As much as the children's smiles, the gesture of cane cutter or the ascetic environment of the Mafate factor tell us abouta life without cheating whose rhythm, today as yesterday, ignores the futilities of an easy world.

Value time, value efforts, value Peace, these portraits do not take us to the past, on the contrary, they reinforce another reality of the present.

Workers, day laborers, farmers, breeders or fishermen, these men and women live today. They grow up and get old. They love, hate, work and have fun. Their children play like all children in the world. Here the pestle is not a decorative object, the cooking pot on the wood fire is not only typical and the dominos constitute a real game hobby. Here, even the landscapes seem to have another grandeur, nourished space and serenity.



The only link between the city and the circus. It makes its rounds on foot and can cover up to nearly 100km of trails per week.

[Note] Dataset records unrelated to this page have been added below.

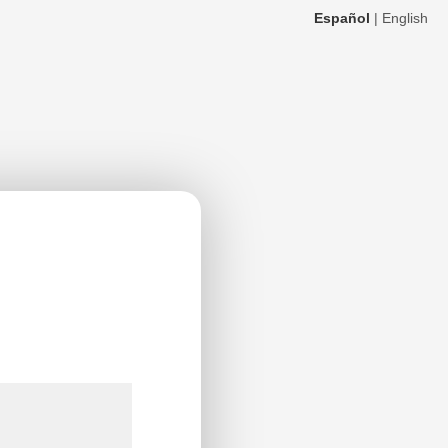
Español
|
English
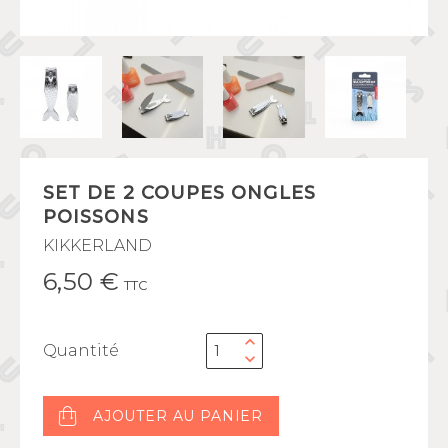
SET DE 2 COUPES ONGLES
POISSONS
KIKKERLAND
6,50 €
TTC
Quantité
AJOUTER AU PANIER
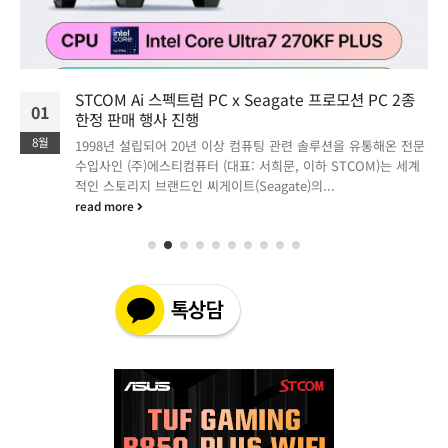
STCOM Ai 스펙트럼 PC x Seagate 프로모션 PC 2종
01
한정 판매 행사 진행
8월
1998년 설립되어 20년 이상 컴퓨팅 관련 솔루션을 유통해온 전문
수입사인 (주)에스티컴퓨터 (대표: 서희문, 이하 STCOM)는 세계
적인 스토리지 브랜드인 씨게이트(Seagate)의...
read more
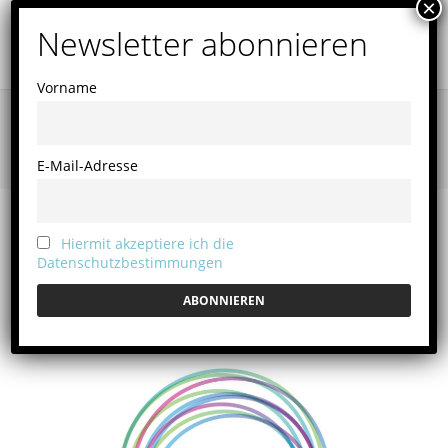
Vorname
Archives
E-Mail-Adresse
Erzählkunstfestival
Hiermit akzeptiere ich die
Datenschutzbestimmungen
Untertürkheim unter
uns 2022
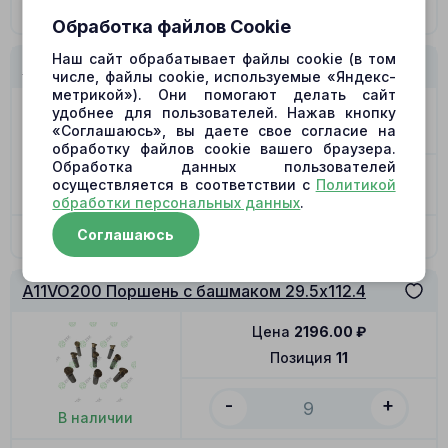
В корзину
Обработка файлов Cookie
Наш сайт обрабатывает файлы cookie (в том
A11VO200 Прижимная пластина
числе, файлы cookie, используемые «Яндекс-
метрикой»). Они помогают делать сайт
Цена
5988.00
₽
удобнее для пользователей. Нажав кнопку
«Соглашаюсь», вы даете свое согласие на
Позиция
10
обработку файлов cookie вашего браузера.
Обработка данных пользователей
-
+
осуществляется в соответствии с
Политикой
В наличии
обработки персональных данных
.
Соглашаюсь
В корзину
A11VO200 Поршень с башмаком 29.5x112.4
Цена
2196.00
₽
Позиция
11
-
+
В наличии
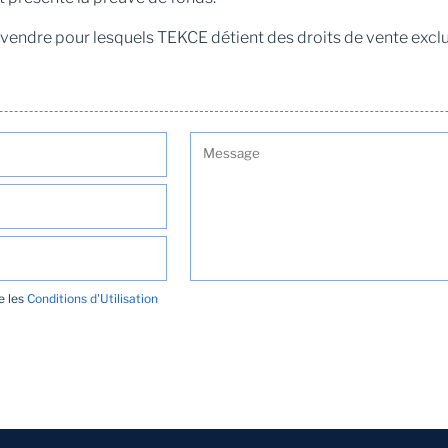
à vendre pour lesquels TEKCE détient des droits de vente exclus
te les
Conditions d'Utilisation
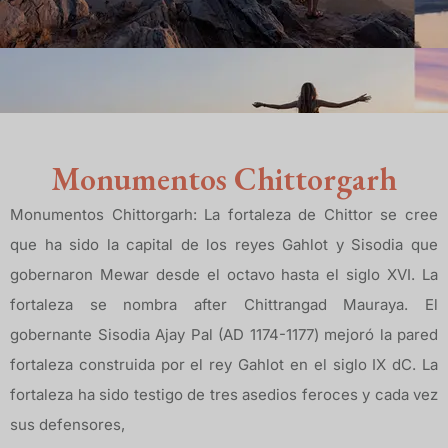
Monumentos Chittorgarh
Monumentos Chittorgarh: La fortaleza de Chittor se cree
que ha sido la capital de los reyes Gahlot y Sisodia que
gobernaron Mewar desde el octavo hasta el siglo XVI. La
fortaleza se nombra after Chittrangad Mauraya. El
gobernante Sisodia Ajay Pal (AD 1174-1177) mejoró la pared
fortaleza construida por el rey Gahlot en el siglo IX dC. La
fortaleza ha sido testigo de tres asedios feroces y cada vez
sus defensores,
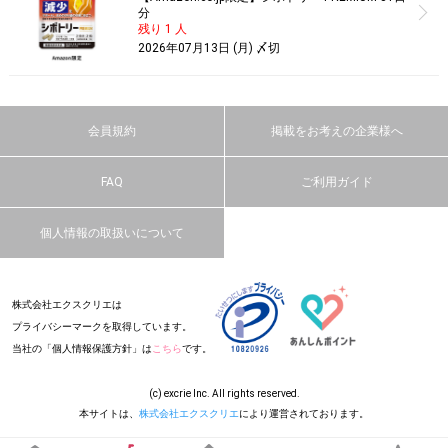
分
残り 1 人
2026年07月13日 (月) 〆切
会員規約
掲載をお考えの企業様へ
FAQ
ご利用ガイド
個人情報の取扱いについて
株式会社エクスクリエは
プライバシーマークを取得しています。
当社の「個人情報保護方針」は
こちら
です。
(c) excrie Inc. All rights reserved.
本サイトは、
株式会社エクスクリエ
により運営されております。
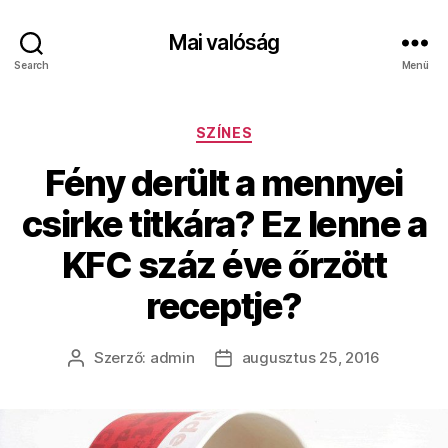
Mai valóság
Search
Menü
Kategóriák
SZÍNES
Fény derült a mennyei
csirke titkára? Ez lenne a
KFC száz éve őrzött
receptje?
Szerző:
admin
augusztus 25, 2016
Bejegyzés
Bejegyzés
szerzője
dátuma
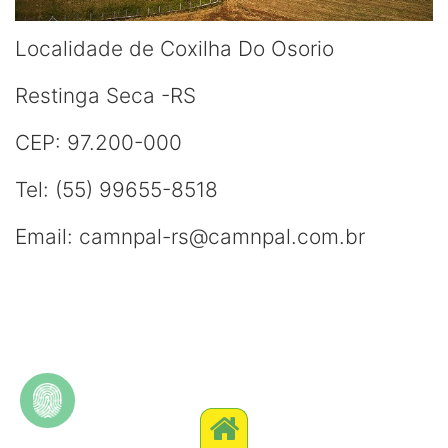
Localidade de Coxilha Do Osorio
Restinga Seca -RS
CEP: 97.200-000
Tel: (55) 99655-8518
Email: camnpal-rs@camnpal.com.br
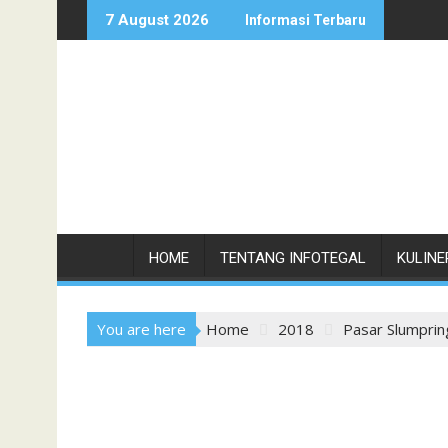
Skip
7 August 2026
Informasi Terbaru
to
content
HOME
TENTANG INFOTEGAL
KULINE
You are here
Home
2018
Pasar Slumpring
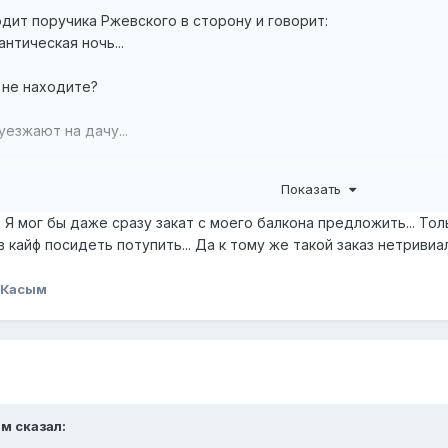
дит поручика Ржевского в сторону и говорит:
антическая ночь...
 не находите?
уезжают на дачу...
ТЬСЯ!!!
Показать
 Я мог бы даже сразу закат с моего балкона предложить... Тол
в кайф посидеть потупить... Да к тому же такой заказ нетриви
 Касым
ым
сказал:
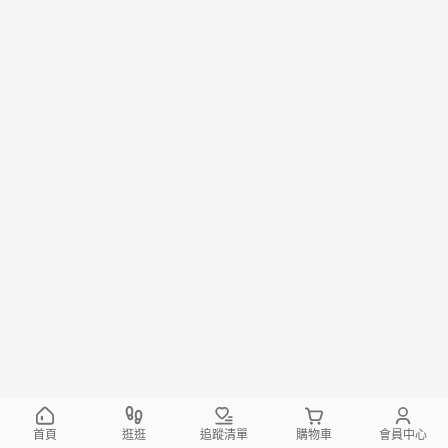
首頁
逛逛
追蹤清單
購物車
會員中心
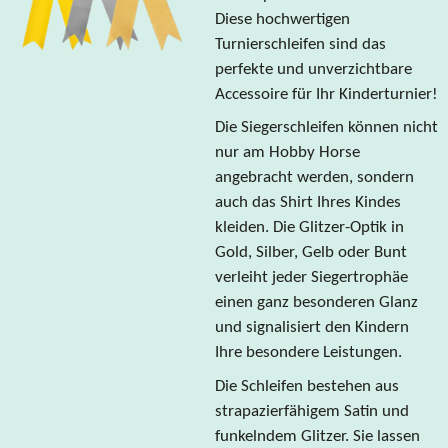
Diese hochwertigen
Turnierschleifen sind das
perfekte und unverzichtbare
Accessoire für Ihr Kinderturnier!
Die Siegerschleifen können nicht
nur am Hobby Horse
angebracht werden, sondern
auch das Shirt Ihres Kindes
kleiden. Die Glitzer-Optik in
Gold, Silber, Gelb oder Bunt
verleiht jeder Siegertrophäe
einen ganz besonderen Glanz
und signalisiert den Kindern
Ihre besondere Leistungen.
Die Schleifen bestehen aus
strapazierfähigem Satin und
funkelndem Glitzer. Sie lassen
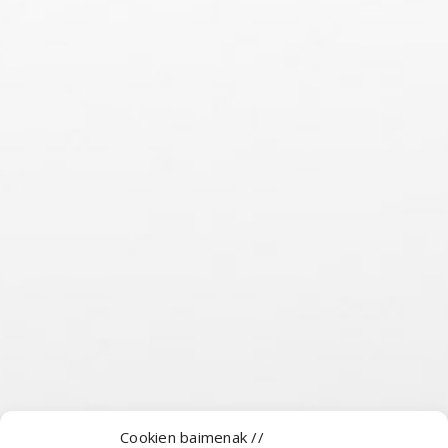
Cookien baimenak //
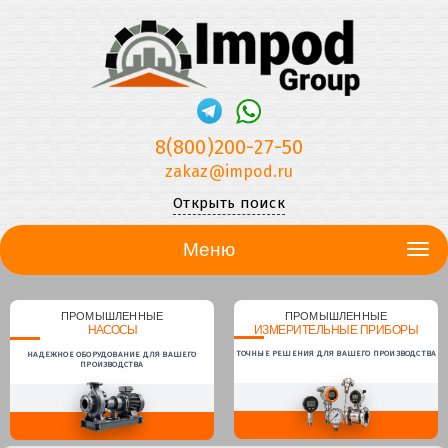
8(800)200-27-50
zakaz@impod.ru
Открыть поиск
Меню
ПРОМЫШЛЕННЫЕ
ПРОМЫШЛЕННЫЕ
НАСОСЫ
ИЗМЕРИТЕЛЬНЫЕ ПРИБОРЫ
ТОЧНЫЕ РЕШЕНИЯ ДЛЯ ВАШЕГО ПРОИЗВОДСТВА
НАДЕЖНОЕ ОБОРУДОВАНИЕ ДЛЯ ВАШЕГО
ПРОИЗВОДСТВА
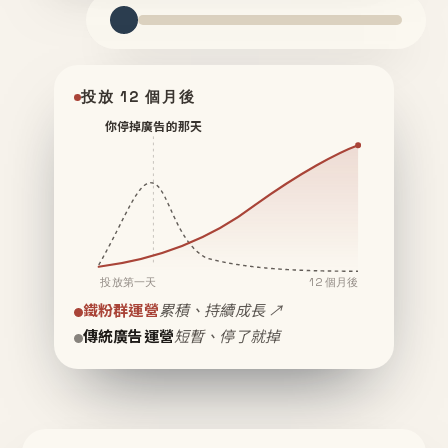
投放 12 個月後
你停掉廣告的那天
投放第一天
12 個月後
鐵粉群運營
累積、持續成長 ↗
傳統廣告運營
短暫、停了就掉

Mail deliverer, but also bringer of good news, he is the hyphen toilet bag et an essential between the different isolated islands.


Iconic culture of the island, sugar cane no longer represents the same economic force than in the past, even if Reunion's agriculture is essentially based on it. Like yesterday, the canes are hand cut, saber, before being sent to reception centers to end at thesugar factory.


Under the sweetness of the veranda or on a table next to the refreshment bar in the shop, the opportunity to meet for endless parties that wear out the passage of time while allowing to exchange news about each other.


Forests, waterfalls, lush vegetation, small isolated villages: between cirques and plains, the heights of the island exude beauty. Today inhabited by small farmers et breeders who live to the rhythm of lontan traditions, they were first of all the refuge of fleeing slaves, chestnuts ".


Originally the music of slaves, maloya has long been censored. Based on a solo voice performed by a choir, it is supported by traditional instruments such as the " Kayamb ", The" Calabash "or the" timbal "and includes music and dance. Today, more recognized, it is claimed as a element of creole heritage.